Programming in Python
The course will not be a heavy programming course, but you have to be able to write programs to solve simple tasks. Moreover, many of the tools we will use are Python modules. We assume that you know how to program and that you are able to learn yourself Python if you are not already familiar with it. Sources for learning Python includes
- The official Python documentation, in particular the Tutorial and Library.
- Think Python: How to Think Like a Computer Scientist is an easy introduction to Python
- The Scipy Lecture Notes gives a condensed introduction to Python together with introductions to some of the packages we will apply.
- Also the first four chapters of the NLTK book gives a Python introduction.
The Natural Language Toolkit (NLKT)
We wil use several Python packages and toolkits for NLP and machine learning during the course.This toolkit is used in several bachelor courses. We will also use some parts of it in this course for simpler tasks like tokenization, tagging and counting frequencies. You are advised to familiarize yourself with the 3 first chapters of the book as soon as possible, in particular chapter 1 and chapter 2, sec. 2.1-2.2.
Probability theory and Statistics
Probabilistic concepts are heavily used in modern NLP and you need a basic understanding of them. It has varied from year to year how many of the students who have lacked a background on probabilities, and we have some years offered a turorial on the basic concepts for they with no background. We will considered whether there is a wish for it this year.
Do you need a book on statistics? We will cover all the concepts on the slides, so a book is not strictly required. But if you like some more to read, most books on statistics will do. To make it cheap we will use some parts of a book that is freely available on the web, the OpenIntro Statistics (3.ed)
Other usuful sources
- If you already own a book on statistics, that will probably cover what we will consider, e.g. the STK1000 book, Moore and McCabe, Introduction to the Practice of Statistics.

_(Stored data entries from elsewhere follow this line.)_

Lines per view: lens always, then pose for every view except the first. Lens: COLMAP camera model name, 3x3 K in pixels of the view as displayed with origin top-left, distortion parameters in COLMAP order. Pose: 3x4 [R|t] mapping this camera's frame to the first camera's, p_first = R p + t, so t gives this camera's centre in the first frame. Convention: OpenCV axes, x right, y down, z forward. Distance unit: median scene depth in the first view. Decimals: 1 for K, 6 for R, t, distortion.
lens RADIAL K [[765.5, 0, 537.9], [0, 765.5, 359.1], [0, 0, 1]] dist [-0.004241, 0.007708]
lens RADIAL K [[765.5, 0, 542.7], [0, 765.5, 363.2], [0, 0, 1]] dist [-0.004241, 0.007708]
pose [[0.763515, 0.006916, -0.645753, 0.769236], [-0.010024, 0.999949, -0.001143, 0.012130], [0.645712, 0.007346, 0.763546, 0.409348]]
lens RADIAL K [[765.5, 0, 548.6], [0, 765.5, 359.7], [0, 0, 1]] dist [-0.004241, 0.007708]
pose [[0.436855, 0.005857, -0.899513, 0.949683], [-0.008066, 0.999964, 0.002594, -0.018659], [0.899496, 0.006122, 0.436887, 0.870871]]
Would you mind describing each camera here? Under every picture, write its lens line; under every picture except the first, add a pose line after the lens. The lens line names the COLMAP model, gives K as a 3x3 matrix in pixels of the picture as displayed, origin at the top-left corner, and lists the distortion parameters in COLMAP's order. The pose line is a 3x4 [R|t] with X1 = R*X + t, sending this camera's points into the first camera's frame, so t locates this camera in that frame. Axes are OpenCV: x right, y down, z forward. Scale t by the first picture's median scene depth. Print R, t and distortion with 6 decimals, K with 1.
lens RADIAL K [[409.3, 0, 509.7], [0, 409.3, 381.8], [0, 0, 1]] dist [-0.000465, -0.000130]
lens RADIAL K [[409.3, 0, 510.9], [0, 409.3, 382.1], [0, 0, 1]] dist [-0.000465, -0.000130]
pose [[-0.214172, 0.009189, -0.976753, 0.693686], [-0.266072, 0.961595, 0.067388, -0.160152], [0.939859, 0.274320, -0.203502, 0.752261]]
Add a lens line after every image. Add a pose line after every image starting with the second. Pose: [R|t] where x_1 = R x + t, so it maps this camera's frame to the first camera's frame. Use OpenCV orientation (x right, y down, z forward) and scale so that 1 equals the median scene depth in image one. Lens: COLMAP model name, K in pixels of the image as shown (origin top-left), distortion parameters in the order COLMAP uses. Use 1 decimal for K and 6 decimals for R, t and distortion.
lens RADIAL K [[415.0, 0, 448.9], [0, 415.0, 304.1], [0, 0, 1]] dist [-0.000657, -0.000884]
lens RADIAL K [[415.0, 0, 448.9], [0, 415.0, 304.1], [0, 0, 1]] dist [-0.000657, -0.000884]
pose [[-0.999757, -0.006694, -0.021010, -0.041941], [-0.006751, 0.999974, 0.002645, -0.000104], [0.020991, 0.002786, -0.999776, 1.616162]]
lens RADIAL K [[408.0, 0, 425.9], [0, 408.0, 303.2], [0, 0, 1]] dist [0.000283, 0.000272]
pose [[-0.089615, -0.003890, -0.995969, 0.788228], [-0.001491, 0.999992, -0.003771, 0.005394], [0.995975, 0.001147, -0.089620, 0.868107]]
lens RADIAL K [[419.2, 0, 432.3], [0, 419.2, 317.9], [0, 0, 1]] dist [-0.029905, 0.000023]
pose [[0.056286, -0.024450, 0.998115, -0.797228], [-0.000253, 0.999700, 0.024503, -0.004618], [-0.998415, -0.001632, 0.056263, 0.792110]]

- In earlier semesters, some students recommended Khan academy
What first?
Question: If I lack some of this background, in which order should I attack it?
- If you lack experience with Python and NLTK, that is most urgent. We are going to use it from the first week.
- Then, if you don't have knowledge of linguistics, that's next on your agenda.
- If you already know Python, NLTK and some linguistics, it is time for probabilities and statistics. As said, we may give some tutorials, but is wise to start ahead and use the first weeks of the semester.